Paco podía no ser un tipo duro, pero era un novelista duro, y retomaba el hilo como el cirujano su bisturí, después de haber almorzado opíparamente.
El amigo Ortega fue a sentarse a un angosto salón. No le escoció que Paco Cortés le hubiese mandado callar. Comprendía que ciertas cumbres sólo podían coronarse en silencio.
Se tumbó el abogado en un sofá cuan largo era, sin quitarse el abrigo, como había hecho Delley con su arrugado impermeable la mañana en que se encerró en el apartamento. Pero Modesto Ortega ignoraba aún lo que hubiera o no hecho Delley en aquel cuartucho de un edificio de St. Ángel Street, en la parte sur de la ciudad, aunque iba a ser por poco tiempo: él era el primer lector de las novelas de su amigo y cabría decir su mejor crítico, si no fuese porque jamás le criticaba nada. Las encontraba portentosas, un milagro, como el relámpago metiendo su espada entre las nubes.

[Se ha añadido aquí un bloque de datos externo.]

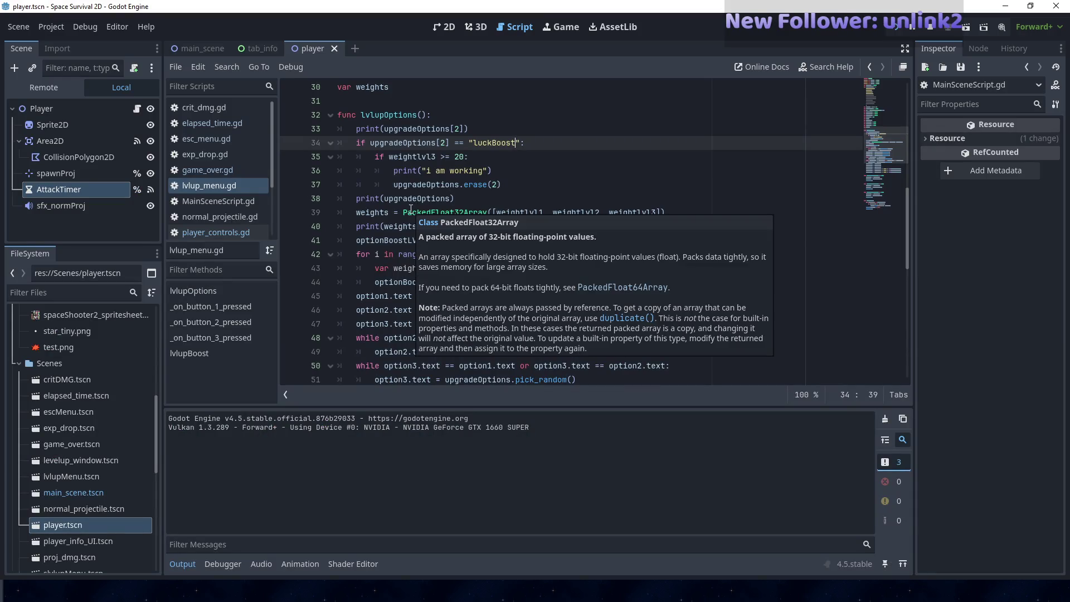
- Play another test run, dodging meteors and collecting exp, and choose the luckBoost upgrade
key("alt+Tab")
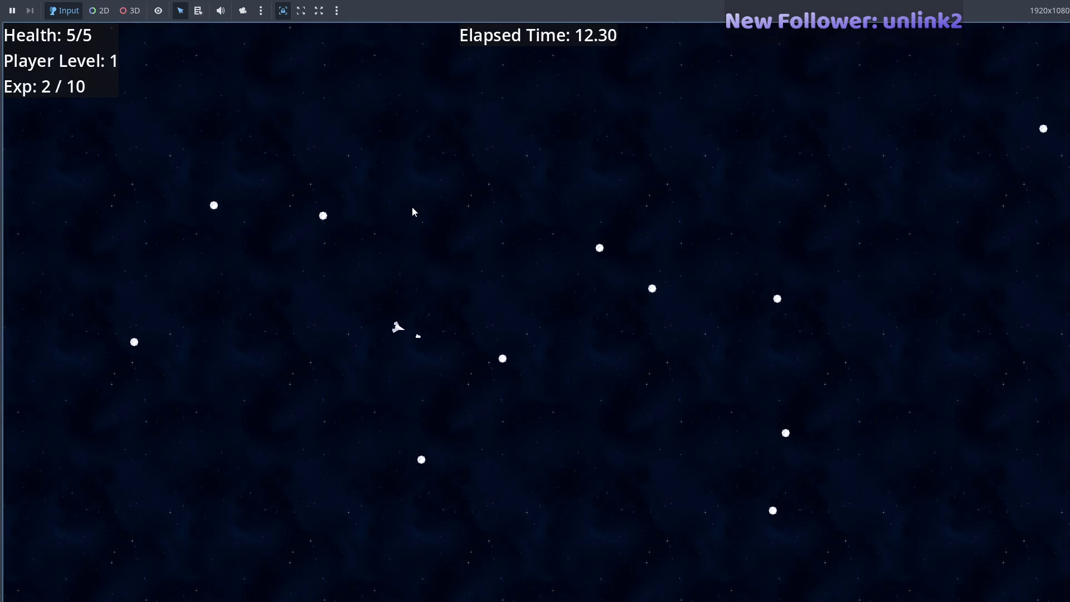
key("s")
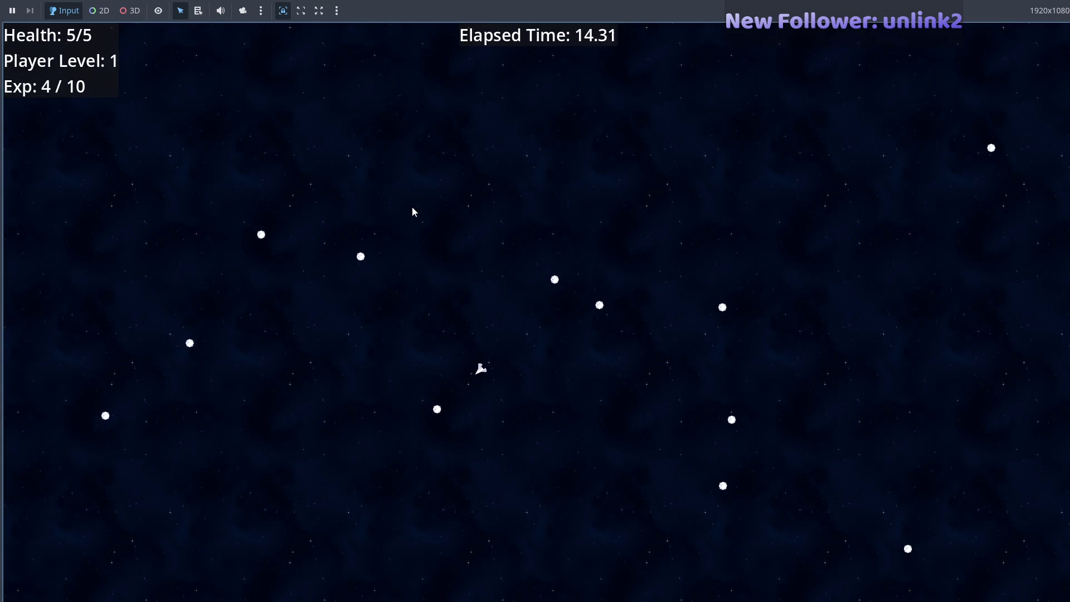
key("a")
key("d")
key("w")
key("d")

Encendió el televisor. En aquella habitación hubiera podido ocurrir cualquier crimen encarnizado y violento, a tenor de los muebles, los cuadros, el sofá y los sillones.
– Paco -le dijo una vez más su amigo Modesto-: ¿No te da dolor de cabeza ese papel de la pared?
Se refería a unas flores del tamaño de coliflores que trepaban desde los rodapiés hasta el cielo raso, en colores vináceos.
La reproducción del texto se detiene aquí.